%%

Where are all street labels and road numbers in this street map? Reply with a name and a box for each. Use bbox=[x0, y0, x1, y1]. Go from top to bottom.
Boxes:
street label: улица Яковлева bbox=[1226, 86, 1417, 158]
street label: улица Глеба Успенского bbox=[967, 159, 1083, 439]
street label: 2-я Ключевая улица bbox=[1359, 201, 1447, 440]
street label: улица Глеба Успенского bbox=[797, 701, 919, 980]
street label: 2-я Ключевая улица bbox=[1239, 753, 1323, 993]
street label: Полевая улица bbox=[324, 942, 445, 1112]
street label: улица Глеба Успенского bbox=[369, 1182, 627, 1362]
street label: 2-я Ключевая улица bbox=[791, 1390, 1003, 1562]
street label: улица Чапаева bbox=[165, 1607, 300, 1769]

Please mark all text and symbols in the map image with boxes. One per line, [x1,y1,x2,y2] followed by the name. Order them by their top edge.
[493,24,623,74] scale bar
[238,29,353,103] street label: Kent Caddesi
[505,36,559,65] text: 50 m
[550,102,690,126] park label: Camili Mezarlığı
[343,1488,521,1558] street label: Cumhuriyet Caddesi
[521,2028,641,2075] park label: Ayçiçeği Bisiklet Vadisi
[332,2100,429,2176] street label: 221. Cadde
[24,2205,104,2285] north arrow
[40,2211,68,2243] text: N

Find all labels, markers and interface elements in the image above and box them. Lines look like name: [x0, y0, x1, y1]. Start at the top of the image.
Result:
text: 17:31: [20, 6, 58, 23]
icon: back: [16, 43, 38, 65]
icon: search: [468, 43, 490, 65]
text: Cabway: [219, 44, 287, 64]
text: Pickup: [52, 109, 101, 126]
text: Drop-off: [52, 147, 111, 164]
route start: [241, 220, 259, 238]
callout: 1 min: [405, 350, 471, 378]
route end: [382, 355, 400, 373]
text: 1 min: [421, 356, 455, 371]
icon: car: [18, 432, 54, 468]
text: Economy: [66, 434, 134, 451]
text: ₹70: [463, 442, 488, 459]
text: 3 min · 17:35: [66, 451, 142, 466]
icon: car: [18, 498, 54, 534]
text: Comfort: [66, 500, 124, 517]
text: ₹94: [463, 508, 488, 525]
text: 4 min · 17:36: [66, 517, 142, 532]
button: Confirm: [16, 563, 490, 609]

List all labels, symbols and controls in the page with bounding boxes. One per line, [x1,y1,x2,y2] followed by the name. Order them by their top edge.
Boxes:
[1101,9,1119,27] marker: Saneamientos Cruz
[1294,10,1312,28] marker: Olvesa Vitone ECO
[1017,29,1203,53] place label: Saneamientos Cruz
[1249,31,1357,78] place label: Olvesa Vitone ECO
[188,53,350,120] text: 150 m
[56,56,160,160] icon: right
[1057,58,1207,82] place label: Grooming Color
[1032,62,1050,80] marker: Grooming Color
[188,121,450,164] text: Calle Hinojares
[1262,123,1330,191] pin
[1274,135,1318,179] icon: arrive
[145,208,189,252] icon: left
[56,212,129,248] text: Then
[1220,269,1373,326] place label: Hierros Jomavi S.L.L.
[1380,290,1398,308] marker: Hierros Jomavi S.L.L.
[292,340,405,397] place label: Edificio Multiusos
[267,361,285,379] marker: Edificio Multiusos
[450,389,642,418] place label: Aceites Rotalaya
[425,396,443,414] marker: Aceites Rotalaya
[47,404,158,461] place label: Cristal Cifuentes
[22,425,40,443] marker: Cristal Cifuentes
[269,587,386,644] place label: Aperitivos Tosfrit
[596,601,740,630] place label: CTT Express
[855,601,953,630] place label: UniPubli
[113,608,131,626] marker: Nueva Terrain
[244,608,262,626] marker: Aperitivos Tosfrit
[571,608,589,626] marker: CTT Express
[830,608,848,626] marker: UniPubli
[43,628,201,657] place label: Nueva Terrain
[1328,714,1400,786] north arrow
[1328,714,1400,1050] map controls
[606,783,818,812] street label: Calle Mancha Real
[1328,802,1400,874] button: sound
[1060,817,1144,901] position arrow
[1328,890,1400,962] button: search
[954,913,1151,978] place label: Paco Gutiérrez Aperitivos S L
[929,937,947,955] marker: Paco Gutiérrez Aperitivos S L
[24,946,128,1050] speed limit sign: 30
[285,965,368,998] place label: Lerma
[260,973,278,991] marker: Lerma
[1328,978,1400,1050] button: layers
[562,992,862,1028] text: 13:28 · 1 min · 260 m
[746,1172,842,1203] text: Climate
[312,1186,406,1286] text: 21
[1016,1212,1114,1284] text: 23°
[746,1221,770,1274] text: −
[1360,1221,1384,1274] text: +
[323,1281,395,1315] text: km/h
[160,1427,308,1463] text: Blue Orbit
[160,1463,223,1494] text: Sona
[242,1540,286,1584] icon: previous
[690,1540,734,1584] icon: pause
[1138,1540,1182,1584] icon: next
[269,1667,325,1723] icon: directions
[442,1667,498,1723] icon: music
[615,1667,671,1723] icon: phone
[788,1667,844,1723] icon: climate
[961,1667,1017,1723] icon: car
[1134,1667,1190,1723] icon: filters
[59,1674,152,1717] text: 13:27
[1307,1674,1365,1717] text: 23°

%%

Task item — Nothing should be left out when the listing is retyped exactly.

Response —
Where are all street labels and road numbers in this street map? Reply with a name and a box for each. Use bbox=[x0, y0, x1, y1]. Go from top to bottom.
Boxes:
street label: улица Яковлева bbox=[1226, 86, 1417, 158]
street label: улица Глеба Успенского bbox=[967, 159, 1083, 439]
street label: 2-я Ключевая улица bbox=[1359, 201, 1447, 440]
street label: улица Глеба Успенского bbox=[797, 701, 919, 980]
street label: 2-я Ключевая улица bbox=[1239, 753, 1323, 993]
street label: Полевая улица bbox=[324, 942, 445, 1112]
street label: улица Глеба Успенского bbox=[369, 1182, 627, 1362]
street label: 2-я Ключевая улица bbox=[791, 1390, 1003, 1562]
street label: улица Чапаева bbox=[165, 1607, 300, 1769]

Please mark all text and symbols in the map image with boxes. One per line, [x1,y1,x2,y2] followed by the name. Order them by their top edge.
[493,24,623,74] scale bar
[238,29,353,103] street label: Kent Caddesi
[505,36,559,65] text: 50 m
[550,102,690,126] park label: Camili Mezarlığı
[343,1488,521,1558] street label: Cumhuriyet Caddesi
[521,2028,641,2075] park label: Ayçiçeği Bisiklet Vadisi
[332,2100,429,2176] street label: 221. Cadde
[24,2205,104,2285] north arrow
[40,2211,68,2243] text: N

Find all labels, markers and interface elements in the image above and box them. Lines look like name: [x0, y0, x1, y1]. Start at the top of the image.
Result:
text: 17:31: [20, 6, 58, 23]
icon: back: [16, 43, 38, 65]
icon: search: [468, 43, 490, 65]
text: Cabway: [219, 44, 287, 64]
text: Pickup: [52, 109, 101, 126]
text: Drop-off: [52, 147, 111, 164]
route start: [241, 220, 259, 238]
callout: 1 min: [405, 350, 471, 378]
route end: [382, 355, 400, 373]
text: 1 min: [421, 356, 455, 371]
icon: car: [18, 432, 54, 468]
text: Economy: [66, 434, 134, 451]
text: ₹70: [463, 442, 488, 459]
text: 3 min · 17:35: [66, 451, 142, 466]
icon: car: [18, 498, 54, 534]
text: Comfort: [66, 500, 124, 517]
text: ₹94: [463, 508, 488, 525]
text: 4 min · 17:36: [66, 517, 142, 532]
button: Confirm: [16, 563, 490, 609]

List all labels, symbols and controls in the page with bounding boxes. One per line, [x1,y1,x2,y2] followed by the name. Order them by their top edge.
Boxes:
[1101,9,1119,27] marker: Saneamientos Cruz
[1294,10,1312,28] marker: Olvesa Vitone ECO
[1017,29,1203,53] place label: Saneamientos Cruz
[1249,31,1357,78] place label: Olvesa Vitone ECO
[188,53,350,120] text: 150 m
[56,56,160,160] icon: right
[1057,58,1207,82] place label: Grooming Color
[1032,62,1050,80] marker: Grooming Color
[188,121,450,164] text: Calle Hinojares
[1262,123,1330,191] pin
[1274,135,1318,179] icon: arrive
[145,208,189,252] icon: left
[56,212,129,248] text: Then
[1220,269,1373,326] place label: Hierros Jomavi S.L.L.
[1380,290,1398,308] marker: Hierros Jomavi S.L.L.
[292,340,405,397] place label: Edificio Multiusos
[267,361,285,379] marker: Edificio Multiusos
[450,389,642,418] place label: Aceites Rotalaya
[425,396,443,414] marker: Aceites Rotalaya
[47,404,158,461] place label: Cristal Cifuentes
[22,425,40,443] marker: Cristal Cifuentes
[269,587,386,644] place label: Aperitivos Tosfrit
[596,601,740,630] place label: CTT Express
[855,601,953,630] place label: UniPubli
[113,608,131,626] marker: Nueva Terrain
[244,608,262,626] marker: Aperitivos Tosfrit
[571,608,589,626] marker: CTT Express
[830,608,848,626] marker: UniPubli
[43,628,201,657] place label: Nueva Terrain
[1328,714,1400,786] north arrow
[1328,714,1400,1050] map controls
[606,783,818,812] street label: Calle Mancha Real
[1328,802,1400,874] button: sound
[1060,817,1144,901] position arrow
[1328,890,1400,962] button: search
[954,913,1151,978] place label: Paco Gutiérrez Aperitivos S L
[929,937,947,955] marker: Paco Gutiérrez Aperitivos S L
[24,946,128,1050] speed limit sign: 30
[285,965,368,998] place label: Lerma
[260,973,278,991] marker: Lerma
[1328,978,1400,1050] button: layers
[562,992,862,1028] text: 13:28 · 1 min · 260 m
[746,1172,842,1203] text: Climate
[312,1186,406,1286] text: 21
[1016,1212,1114,1284] text: 23°
[746,1221,770,1274] text: −
[1360,1221,1384,1274] text: +
[323,1281,395,1315] text: km/h
[160,1427,308,1463] text: Blue Orbit
[160,1463,223,1494] text: Sona
[242,1540,286,1584] icon: previous
[690,1540,734,1584] icon: pause
[1138,1540,1182,1584] icon: next
[269,1667,325,1723] icon: directions
[442,1667,498,1723] icon: music
[615,1667,671,1723] icon: phone
[788,1667,844,1723] icon: climate
[961,1667,1017,1723] icon: car
[1134,1667,1190,1723] icon: filters
[59,1674,152,1717] text: 13:27
[1307,1674,1365,1717] text: 23°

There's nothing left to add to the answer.